Il paese delle prugne verdi – Herta Müller

Quattro giovani vivono e sopravvivono nella Romania di Ceauşescu, sotto il regime comunista, negli anni Ottanta.

Sono accomunati dal pensiero della morte sospetta di una giovane compagna e così, dopo aver solo sollevato il dubbio sul presunto suicidio e aver cominciato a respirare un po’ di libertà, attraverso letture e opuscoli censurati, scoprono di essere perseguitati.

È un libro fatto di interrogatori, pedinamenti, violenze, pensieri repressi, sospetto, povertà, regime.

L’amicizia è l’unica cosa che conta.

Il terrore è onnipresente e anche i sentimenti ne vengono profondamente contagiati.

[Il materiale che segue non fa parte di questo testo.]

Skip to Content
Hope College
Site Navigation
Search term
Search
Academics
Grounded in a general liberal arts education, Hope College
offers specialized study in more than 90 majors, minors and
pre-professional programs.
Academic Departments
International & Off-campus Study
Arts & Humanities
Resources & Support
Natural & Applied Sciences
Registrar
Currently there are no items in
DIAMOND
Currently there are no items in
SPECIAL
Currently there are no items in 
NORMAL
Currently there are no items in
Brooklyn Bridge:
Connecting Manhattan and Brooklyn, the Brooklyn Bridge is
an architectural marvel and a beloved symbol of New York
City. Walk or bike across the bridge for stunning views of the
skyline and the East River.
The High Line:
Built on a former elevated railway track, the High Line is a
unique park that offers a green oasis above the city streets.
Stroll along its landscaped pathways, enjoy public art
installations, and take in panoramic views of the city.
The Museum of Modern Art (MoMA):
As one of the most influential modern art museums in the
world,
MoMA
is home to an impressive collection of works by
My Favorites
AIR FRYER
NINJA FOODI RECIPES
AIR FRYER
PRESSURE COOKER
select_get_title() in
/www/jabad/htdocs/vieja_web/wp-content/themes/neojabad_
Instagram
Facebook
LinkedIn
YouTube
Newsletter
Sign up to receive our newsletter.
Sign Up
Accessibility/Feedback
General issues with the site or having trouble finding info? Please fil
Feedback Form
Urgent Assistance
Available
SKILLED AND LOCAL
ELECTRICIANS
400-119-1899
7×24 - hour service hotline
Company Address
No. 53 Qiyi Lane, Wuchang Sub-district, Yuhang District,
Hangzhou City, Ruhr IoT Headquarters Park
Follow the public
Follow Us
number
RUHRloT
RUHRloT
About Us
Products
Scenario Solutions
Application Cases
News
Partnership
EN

Scritto in uno stile poetico e non di facilissima lettura, i paragrafi sono sospiri, respiri trattenuti, perché è la paura a farla da padrona. Il detto/non-detto di quella realtà angosciante è unico protagonista (se stiamo in silenzio, mettiamo in imbarazzo […], se parliamo, diventiamo ridicoli).

Con questo testo Herta Müller ha vinto il premio Nobel per la Letteratura 2009. E non poteva essere diversamente nell’anno dell’anniversario della caduta del muro e della fine di quel regime di terrore in tutta l’Europa dell’Est. Un terrore testimoniato pienamente dalla storia raccontata dalla scrittrice.

Herta Müller è presente in ogni pagina di questo libro con la sua esperienza di vita. Anche lei, come i suoi protagonisti, si è rifiutata di collaborare con il regime e, perso il lavoro e impossibilitata a pubblicare, è stata costretta a rifugiarsi in Germania.

Un libro per ricordare un passato troppo recente, costellato ancora di troppi dettagli sconosciuti e di sospetti non chiariti. Un libro che affascina, rapisce e spaventa.

E un libro per avvicinarsi alla Romania, ai suoi artisti, ai suoi scrittori, alle sue persone, alla sua poesia; un paese che, oscurato dai pregiudizi altrui e diseredato dal passato a causa del regime, non riesce ancora a mostrarsi in tutta la sua bellezza.